** BRANO SCELTO **
Perdere il lavoro

Diversi anni fa Massimo Ranieri cantava:
Perdere l’amore quando si fa sera

Mi permetto di sostituire, per la mia riflessione di oggi, il vocabolo “lavoro” alla parola “amore”.
Lo sconforto espresso dalla canzone per la perdita di un amore, quando “tra i capelli un po’ d’argento li colora”, mi fa venire in mente la profonda desolazione che un uomo o una donna di più di cinquantanni  provano quando subiscono un licenziamento.
I giovani non hanno futuro, si dice. E in parte è vero: le nuove generazioni sono costrette ad accettare lavori precari, con stipendi irrisori, e le difficoltà a costruirsi una famiglia sono enormi. Però di anni, davanti a loro, ne hanno ancora tanti, e possono sempre sperare che (e agire in modo che) la situazione cambi. Una possibilità di futuro, quindi, esiste.

(Dati delle coordinate dei riquadri di delimitazione)

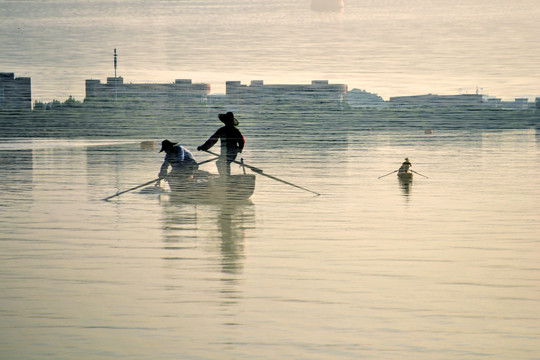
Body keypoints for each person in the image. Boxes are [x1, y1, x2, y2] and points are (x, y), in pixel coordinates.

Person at [197, 112, 245, 176]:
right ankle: (225, 177)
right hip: (226, 152)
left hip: (231, 152)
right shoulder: (226, 130)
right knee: (222, 163)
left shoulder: (229, 130)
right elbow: (212, 140)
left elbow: (241, 141)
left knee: (221, 162)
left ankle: (225, 178)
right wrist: (203, 147)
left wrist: (240, 148)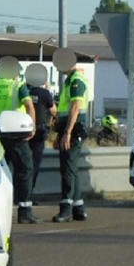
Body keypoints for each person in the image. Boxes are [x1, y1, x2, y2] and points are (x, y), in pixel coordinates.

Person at [0, 57, 39, 224]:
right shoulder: (18, 86)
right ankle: (25, 211)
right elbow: (29, 106)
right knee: (25, 169)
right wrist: (32, 127)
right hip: (16, 135)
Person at [52, 49, 89, 223]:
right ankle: (78, 208)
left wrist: (67, 132)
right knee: (71, 169)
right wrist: (60, 134)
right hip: (68, 129)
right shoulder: (69, 81)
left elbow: (75, 107)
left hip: (73, 130)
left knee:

** ESERCIZI DA SVOLGERE **
• a. Nel brano, quale vocabolo prende il posto della parola "amore"?
• b. Ripeti il brano a partire da "I giovani non" e fino a "futuro, quindi, esiste.".

** RISPOSTE AGLI ESERCIZI **
• a. Il vocabolo "lavoro".

• b.
I giovani non hanno futuro, si dice. E in parte è vero: le nuove generazioni sono costrette ad accettare lavori precari, con stipendi irrisori, e le difficoltà a costruirsi una famiglia sono enormi. Però di anni, davanti a loro, ne hanno ancora tanti, e possono sempre sperare che (e agire in modo che) la situazione cambi. Una possibilità di futuro, quindi, esiste.